*REQUIREMENT*
Beneath this line are the data; copy exactly the part of them that opens with the line containing "The abrupt ouster" and closes with the line containing "inspectors general with", and only that part.

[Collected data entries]
=== Begin Enclosure ===

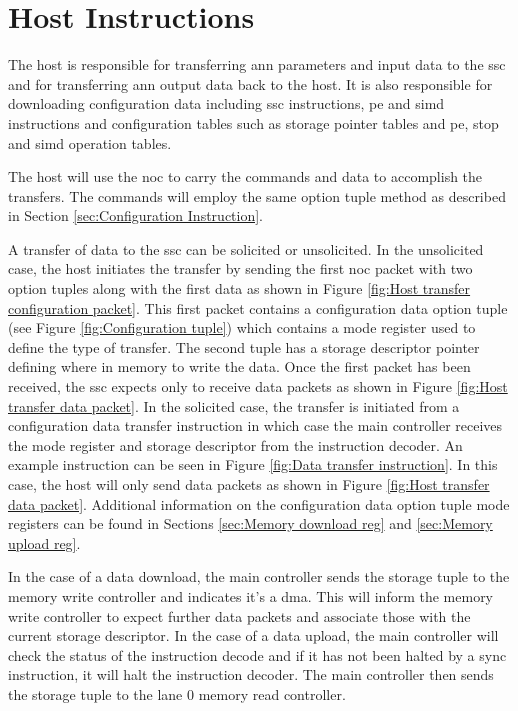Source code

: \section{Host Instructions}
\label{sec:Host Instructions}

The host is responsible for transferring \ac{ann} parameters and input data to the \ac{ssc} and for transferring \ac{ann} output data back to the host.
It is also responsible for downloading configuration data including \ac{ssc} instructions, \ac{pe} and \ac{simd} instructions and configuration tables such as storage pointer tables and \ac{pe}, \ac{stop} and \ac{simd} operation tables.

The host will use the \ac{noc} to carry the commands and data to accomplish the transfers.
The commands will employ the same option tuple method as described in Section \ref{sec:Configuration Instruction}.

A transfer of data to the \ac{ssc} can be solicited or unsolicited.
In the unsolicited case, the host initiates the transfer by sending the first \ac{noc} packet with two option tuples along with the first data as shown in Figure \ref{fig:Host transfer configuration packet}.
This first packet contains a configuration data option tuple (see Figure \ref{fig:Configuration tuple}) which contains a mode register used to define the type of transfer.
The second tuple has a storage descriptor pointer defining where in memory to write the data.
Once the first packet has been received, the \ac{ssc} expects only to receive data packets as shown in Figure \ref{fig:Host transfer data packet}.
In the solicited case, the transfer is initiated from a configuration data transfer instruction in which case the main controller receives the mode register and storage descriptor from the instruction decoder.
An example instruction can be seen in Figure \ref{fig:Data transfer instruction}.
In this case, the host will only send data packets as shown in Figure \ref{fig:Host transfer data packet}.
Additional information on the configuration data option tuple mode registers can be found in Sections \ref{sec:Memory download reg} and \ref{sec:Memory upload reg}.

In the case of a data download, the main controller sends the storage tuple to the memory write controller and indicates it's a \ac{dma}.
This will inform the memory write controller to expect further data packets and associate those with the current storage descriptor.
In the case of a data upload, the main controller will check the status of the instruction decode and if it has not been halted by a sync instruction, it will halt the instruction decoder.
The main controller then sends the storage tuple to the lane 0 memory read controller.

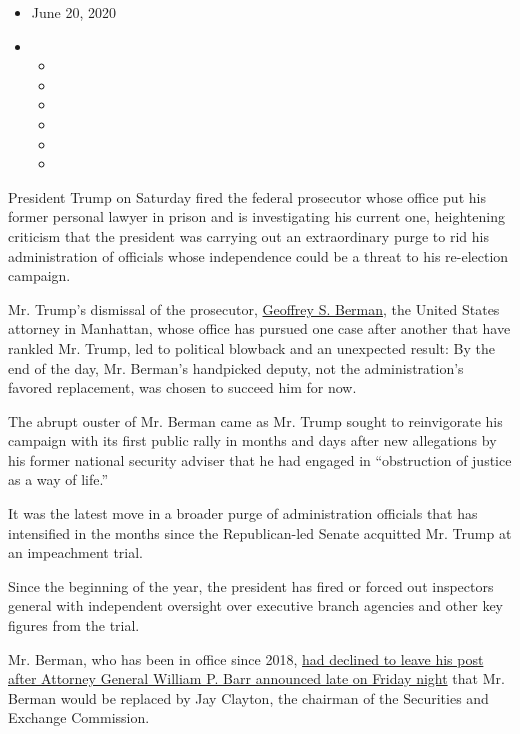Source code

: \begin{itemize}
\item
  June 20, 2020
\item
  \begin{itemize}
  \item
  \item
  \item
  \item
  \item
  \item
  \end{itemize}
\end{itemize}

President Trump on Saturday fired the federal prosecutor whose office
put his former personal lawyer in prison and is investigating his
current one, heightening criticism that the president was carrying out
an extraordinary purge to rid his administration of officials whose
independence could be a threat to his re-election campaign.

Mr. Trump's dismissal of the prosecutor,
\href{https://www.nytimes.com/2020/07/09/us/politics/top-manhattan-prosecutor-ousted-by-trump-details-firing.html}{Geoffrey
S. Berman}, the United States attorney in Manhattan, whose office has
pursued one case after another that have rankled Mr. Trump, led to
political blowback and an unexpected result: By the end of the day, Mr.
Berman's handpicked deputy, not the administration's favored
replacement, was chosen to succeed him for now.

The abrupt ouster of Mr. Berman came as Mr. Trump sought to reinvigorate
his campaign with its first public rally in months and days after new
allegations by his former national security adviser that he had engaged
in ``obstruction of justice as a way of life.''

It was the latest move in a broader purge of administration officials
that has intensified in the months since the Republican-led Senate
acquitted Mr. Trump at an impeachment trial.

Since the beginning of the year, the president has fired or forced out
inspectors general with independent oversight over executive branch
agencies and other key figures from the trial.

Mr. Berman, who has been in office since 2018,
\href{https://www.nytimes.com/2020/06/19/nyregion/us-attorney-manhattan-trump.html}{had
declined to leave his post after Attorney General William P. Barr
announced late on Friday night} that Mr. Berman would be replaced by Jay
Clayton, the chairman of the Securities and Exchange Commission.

=== End Enclosure ===

*OUTPUT FOR THIS TASK*
The abrupt ouster of Mr. Berman came as Mr. Trump sought to reinvigorate
his campaign with its first public rally in months and days after new
allegations by his former national security adviser that he had engaged
in ``obstruction of justice as a way of life.''

It was the latest move in a broader purge of administration officials
that has intensified in the months since the Republican-led Senate
acquitted Mr. Trump at an impeachment trial.

Since the beginning of the year, the president has fired or forced out
inspectors general with independent oversight over executive branch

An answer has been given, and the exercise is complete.